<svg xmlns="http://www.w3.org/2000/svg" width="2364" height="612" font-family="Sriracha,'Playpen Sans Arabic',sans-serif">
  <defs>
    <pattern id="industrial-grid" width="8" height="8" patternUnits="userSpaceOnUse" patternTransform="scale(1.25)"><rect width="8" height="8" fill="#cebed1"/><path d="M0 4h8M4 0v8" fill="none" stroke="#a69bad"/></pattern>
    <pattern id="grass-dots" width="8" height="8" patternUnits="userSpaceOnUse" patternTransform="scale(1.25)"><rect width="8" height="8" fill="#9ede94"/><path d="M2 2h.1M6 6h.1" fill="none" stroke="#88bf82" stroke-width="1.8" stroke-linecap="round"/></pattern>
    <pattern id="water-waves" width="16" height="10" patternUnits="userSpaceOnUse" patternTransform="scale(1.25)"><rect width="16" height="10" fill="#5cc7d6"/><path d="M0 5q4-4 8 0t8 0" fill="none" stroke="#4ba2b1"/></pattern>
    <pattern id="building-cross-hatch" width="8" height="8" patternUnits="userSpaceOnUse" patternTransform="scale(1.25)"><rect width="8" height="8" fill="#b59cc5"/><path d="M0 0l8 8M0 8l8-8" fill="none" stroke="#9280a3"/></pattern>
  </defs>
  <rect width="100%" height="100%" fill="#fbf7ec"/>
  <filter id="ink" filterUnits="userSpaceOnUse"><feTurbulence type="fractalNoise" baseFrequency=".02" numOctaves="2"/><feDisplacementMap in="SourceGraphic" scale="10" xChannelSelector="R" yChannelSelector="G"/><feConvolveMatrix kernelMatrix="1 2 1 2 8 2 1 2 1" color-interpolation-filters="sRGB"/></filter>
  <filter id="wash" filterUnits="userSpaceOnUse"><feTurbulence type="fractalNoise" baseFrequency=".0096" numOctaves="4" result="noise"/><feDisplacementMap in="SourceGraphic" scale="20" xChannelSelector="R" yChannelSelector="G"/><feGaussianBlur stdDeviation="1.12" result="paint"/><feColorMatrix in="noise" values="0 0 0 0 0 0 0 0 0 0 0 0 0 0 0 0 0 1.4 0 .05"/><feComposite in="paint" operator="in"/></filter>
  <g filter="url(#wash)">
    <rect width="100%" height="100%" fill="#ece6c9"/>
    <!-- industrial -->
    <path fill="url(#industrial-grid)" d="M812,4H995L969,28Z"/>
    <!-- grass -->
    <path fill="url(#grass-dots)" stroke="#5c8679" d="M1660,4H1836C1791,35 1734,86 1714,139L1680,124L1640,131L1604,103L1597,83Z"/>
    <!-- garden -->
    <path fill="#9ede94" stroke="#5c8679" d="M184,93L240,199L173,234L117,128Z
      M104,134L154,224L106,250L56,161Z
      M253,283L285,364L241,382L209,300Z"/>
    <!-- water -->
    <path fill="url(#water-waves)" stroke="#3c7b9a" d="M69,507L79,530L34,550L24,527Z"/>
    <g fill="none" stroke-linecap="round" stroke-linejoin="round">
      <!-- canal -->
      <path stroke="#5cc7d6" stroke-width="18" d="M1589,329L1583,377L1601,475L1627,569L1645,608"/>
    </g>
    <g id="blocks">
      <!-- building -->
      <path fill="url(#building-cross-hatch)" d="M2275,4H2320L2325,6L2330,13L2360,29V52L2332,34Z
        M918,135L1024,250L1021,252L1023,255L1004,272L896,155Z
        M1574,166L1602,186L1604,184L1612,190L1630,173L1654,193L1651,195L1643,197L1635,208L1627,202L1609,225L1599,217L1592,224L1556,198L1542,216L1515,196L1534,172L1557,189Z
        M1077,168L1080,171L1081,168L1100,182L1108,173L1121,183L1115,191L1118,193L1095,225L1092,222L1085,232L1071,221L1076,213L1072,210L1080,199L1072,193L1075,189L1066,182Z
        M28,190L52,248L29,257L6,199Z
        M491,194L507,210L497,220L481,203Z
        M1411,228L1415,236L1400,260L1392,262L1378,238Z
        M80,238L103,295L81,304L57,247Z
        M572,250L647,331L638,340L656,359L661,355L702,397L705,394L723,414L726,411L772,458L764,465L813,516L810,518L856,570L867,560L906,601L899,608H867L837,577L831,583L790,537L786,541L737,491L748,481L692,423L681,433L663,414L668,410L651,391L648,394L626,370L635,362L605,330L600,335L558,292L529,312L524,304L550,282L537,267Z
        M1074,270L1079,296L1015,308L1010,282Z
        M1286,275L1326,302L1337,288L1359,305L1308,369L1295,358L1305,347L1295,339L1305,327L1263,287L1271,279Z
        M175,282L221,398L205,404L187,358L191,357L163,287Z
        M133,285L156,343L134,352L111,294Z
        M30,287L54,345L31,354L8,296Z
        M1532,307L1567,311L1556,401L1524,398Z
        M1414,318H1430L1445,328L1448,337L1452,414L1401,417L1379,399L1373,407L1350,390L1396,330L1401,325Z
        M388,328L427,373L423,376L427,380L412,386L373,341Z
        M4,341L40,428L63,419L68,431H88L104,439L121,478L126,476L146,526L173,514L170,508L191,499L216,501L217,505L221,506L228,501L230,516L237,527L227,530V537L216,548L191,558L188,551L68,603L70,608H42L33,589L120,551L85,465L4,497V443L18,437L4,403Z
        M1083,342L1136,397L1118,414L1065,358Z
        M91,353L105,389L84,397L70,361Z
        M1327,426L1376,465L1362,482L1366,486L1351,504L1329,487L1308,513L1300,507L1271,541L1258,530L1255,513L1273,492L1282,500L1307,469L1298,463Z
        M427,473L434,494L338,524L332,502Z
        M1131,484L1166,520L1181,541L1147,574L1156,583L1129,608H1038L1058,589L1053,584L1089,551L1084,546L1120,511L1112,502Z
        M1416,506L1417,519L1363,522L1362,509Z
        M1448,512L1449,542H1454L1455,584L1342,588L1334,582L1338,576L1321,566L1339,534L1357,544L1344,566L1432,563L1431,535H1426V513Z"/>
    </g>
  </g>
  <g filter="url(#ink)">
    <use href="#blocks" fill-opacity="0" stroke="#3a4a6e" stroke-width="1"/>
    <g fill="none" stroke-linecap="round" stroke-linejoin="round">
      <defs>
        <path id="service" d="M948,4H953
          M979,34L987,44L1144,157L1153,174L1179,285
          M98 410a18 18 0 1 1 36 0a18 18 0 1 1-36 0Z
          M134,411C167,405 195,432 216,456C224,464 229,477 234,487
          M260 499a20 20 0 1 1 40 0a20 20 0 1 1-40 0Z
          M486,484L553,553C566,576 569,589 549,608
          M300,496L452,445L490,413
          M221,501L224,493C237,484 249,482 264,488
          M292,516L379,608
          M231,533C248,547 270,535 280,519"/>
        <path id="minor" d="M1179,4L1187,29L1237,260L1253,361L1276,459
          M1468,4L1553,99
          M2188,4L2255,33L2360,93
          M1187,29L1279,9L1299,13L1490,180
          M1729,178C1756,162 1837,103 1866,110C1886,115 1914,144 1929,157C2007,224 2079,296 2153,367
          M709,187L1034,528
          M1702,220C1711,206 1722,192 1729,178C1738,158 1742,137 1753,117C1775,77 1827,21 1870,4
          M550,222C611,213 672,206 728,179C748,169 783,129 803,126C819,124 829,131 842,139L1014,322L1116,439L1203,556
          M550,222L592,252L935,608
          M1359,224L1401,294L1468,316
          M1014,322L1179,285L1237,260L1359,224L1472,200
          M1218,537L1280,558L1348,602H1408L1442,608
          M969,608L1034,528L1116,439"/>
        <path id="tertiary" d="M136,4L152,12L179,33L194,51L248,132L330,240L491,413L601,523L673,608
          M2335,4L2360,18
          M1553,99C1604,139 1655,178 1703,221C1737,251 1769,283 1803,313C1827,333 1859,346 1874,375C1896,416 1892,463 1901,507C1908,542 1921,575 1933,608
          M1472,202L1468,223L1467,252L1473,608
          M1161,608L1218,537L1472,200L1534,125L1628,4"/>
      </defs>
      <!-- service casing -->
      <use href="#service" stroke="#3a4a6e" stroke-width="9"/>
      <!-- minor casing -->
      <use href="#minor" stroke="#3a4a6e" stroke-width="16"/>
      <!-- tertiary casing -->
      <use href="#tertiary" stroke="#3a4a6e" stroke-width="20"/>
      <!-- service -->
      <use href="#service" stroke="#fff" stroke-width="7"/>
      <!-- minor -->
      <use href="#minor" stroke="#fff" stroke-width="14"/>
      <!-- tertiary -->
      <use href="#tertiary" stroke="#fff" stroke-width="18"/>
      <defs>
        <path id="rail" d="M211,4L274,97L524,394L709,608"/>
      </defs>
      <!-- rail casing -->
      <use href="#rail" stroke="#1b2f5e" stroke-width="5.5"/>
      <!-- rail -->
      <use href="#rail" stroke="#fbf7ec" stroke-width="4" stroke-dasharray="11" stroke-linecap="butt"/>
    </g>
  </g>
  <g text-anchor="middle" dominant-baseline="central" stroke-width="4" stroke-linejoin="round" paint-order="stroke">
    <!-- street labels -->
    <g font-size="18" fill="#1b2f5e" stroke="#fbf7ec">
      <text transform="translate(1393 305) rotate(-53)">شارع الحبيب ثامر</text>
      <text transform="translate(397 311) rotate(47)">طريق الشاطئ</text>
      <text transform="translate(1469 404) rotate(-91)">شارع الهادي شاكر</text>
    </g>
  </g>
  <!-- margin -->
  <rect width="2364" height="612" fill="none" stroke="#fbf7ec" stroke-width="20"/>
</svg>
============
> **Problem details**
Would you show each line of the listing above that has the string "SourceGraphic"?

> **Answer to the problem**
  <filter id="ink" filterUnits="userSpaceOnUse"><feTurbulence type="fractalNoise" baseFrequency=".02" numOctaves="2"/><feDisplacementMap in="SourceGraphic" scale="10" xChannelSelector="R" yChannelSelector="G"/><feConvolveMatrix kernelMatrix="1 2 1 2 8 2 1 2 1" color-interpolation-filters="sRGB"/></filter>
  <filter id="wash" filterUnits="userSpaceOnUse"><feTurbulence type="fractalNoise" baseFrequency=".0096" numOctaves="4" result="noise"/><feDisplacementMap in="SourceGraphic" scale="20" xChannelSelector="R" yChannelSelector="G"/><feGaussianBlur stdDeviation="1.12" result="paint"/><feColorMatrix in="noise" values="0 0 0 0 0 0 0 0 0 0 0 0 0 0 0 0 0 1.4 0 .05"/><feComposite in="paint" operator="in"/></filter>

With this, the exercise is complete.